But for the Staller Center, not all stagehands are professionally trained. Many do not have any knowledge of what it takes to prepare a stage for a performance. Many are just students looking for a job.

For Heather Young, the physically demanding job of being a stagehand at the Staller Center was the perfect place to make some extra cash.

“I love it. It’s honestly the best campus job out there,” Young said. Young is a sophomore from Orange County, N.Y. She is studying biochemistry and has no plan to make a career out of working in the theater. “You’re active and constantly doing stuff. And the people are wonderful.”

Young has been working as a stagehand since her freshman year. She learned about the job through a friend in her freshman seminar class. But being a stagehand is nothing knew for her: she was a member of stage crew for all four years of high school and was president of the Audio Visual Club in her senior year.

“I was a super, super, super shy, sit-in-the-corner, wear-black-all-day, kind of person,” Young said. “It really got me out of my shell. It made me who I am today.”

Young had no experience with going to the theater before joining her high school’s AV Club.

“I don’t think I had ever seen a theatrical production before that,” Young said. “My parents weren’t really into it. It wasn’t something that was ever really on the radar.”

For not being on the radar, the job has benefitted Young in more ways than just making her more outgoing. She described the job as being extremely physically demanding.

“It’s not a typical desk job,” Elizabeth Silver, production manager at the Staller Center, said. “We’re going to make you work.” Silver was a student at SBU in the mid-1980s and has been working at the Staller Center for 25 years.

• **Assignment**
Echo the whole excerpt about student stagehands at the Staller Center word for word. The material that comes after this is separate from the text above and is not part of it.

• **Data supplied**
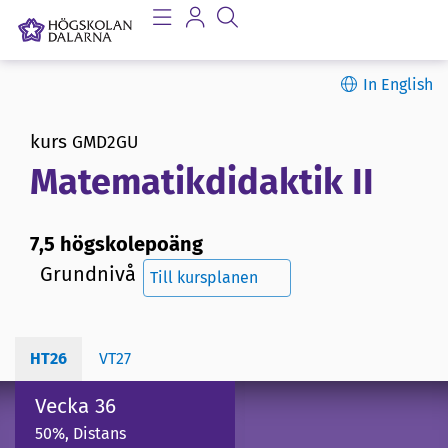
In English
kurs
GMD2GU
Matematikdidaktik II
7,5 högskolepoäng
Grundnivå
Till kursplanen
HT26
VT27
Vecka 36
50%, Distans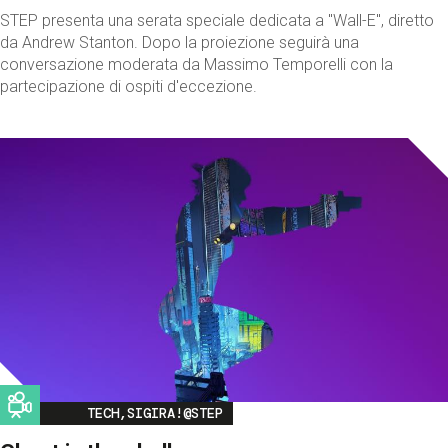
STEP presenta una serata speciale dedicata a "Wall-E", diretto
da Andrew Stanton. Dopo la proiezione seguirà una
conversazione moderata da Massimo Temporelli con la
partecipazione di ospiti d'eccezione.
Image
TECH,SIGIRA!@STEP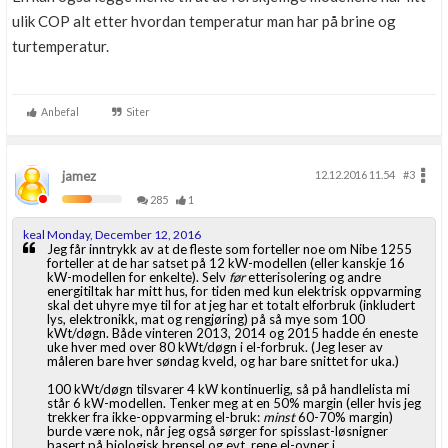
ulik COP alt etter hvordan temperatur man har på brine og
turtemperatur.
Anbefal
Siter
jamez
12.12.2016 11.54
#3
285
1
keal Monday, December 12, 2016
Jeg får inntrykk av at de fleste som forteller noe om Nibe 1255
forteller at de har satset på 12 kW-modellen (eller kanskje 16
kW-modellen for enkelte). Selv
før
etterisolering og andre
energitiltak har mitt hus, for tiden med kun elektrisk oppvarming
skal det uhyre mye til for at jeg har et totalt elforbruk (inkludert
lys, elektronikk, mat og rengjøring) på så mye som 100
kWt/døgn. Både vinteren 2013, 2014 og 2015 hadde én eneste
uke hver med over 80 kWt/døgn i el-forbruk. (Jeg leser av
måleren bare hver søndag kveld, og har bare snittet for uka.)
100 kWt/døgn tilsvarer 4 kW kontinuerlig, så på handlelista mi
står 6 kW-modellen. Tenker meg at en 50% margin (eller hvis jeg
trekker fra ikke-oppvarming el-bruk:
minst
60-70% margin)
burde være nok, når jeg også sørger for spisslast-løsnigner
basert på biologisk brensel og evt. rene el-ovner i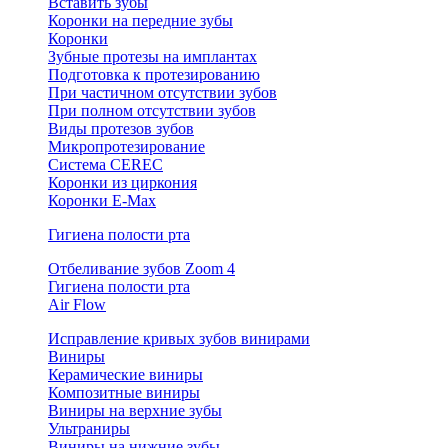
Вставить зубы
Коронки на передние зубы
Коронки
Зубные протезы на имплантах
Подготовка к протезированию
При частичном отсутствии зубов
При полном отсутствии зубов
Виды протезов зубов
Микропротезирование
Система CEREC
Коронки из циркония
Коронки E-Max
Гигиена полости рта
Отбеливание зубов Zoom 4
Гигиена полости рта
Air Flow
Исправление кривых зубов винирами
Виниры
Керамические виниры
Композитные виниры
Виниры на верхние зубы
Ультраниры
Виниры на нижние зубы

• **Exercise output**
But for the Staller Center, not all stagehands are professionally trained. Many do not have any knowledge of what it takes to prepare a stage for a performance. Many are just students looking for a job.

For Heather Young, the physically demanding job of being a stagehand at the Staller Center was the perfect place to make some extra cash.

“I love it. It’s honestly the best campus job out there,” Young said. Young is a sophomore from Orange County, N.Y. She is studying biochemistry and has no plan to make a career out of working in the theater. “You’re active and constantly doing stuff. And the people are wonderful.”

Young has been working as a stagehand since her freshman year. She learned about the job through a friend in her freshman seminar class. But being a stagehand is nothing knew for her: she was a member of stage crew for all four years of high school and was president of the Audio Visual Club in her senior year.

“I was a super, super, super shy, sit-in-the-corner, wear-black-all-day, kind of person,” Young said. “It really got me out of my shell. It made me who I am today.”

Young had no experience with going to the theater before joining her high school’s AV Club.

“I don’t think I had ever seen a theatrical production before that,” Young said. “My parents weren’t really into it. It wasn’t something that was ever really on the radar.”

For not being on the radar, the job has benefitted Young in more ways than just making her more outgoing. She described the job as being extremely physically demanding.

“It’s not a typical desk job,” Elizabeth Silver, production manager at the Staller Center, said. “We’re going to make you work.” Silver was a student at SBU in the mid-1980s and has been working at the Staller Center for 25 years.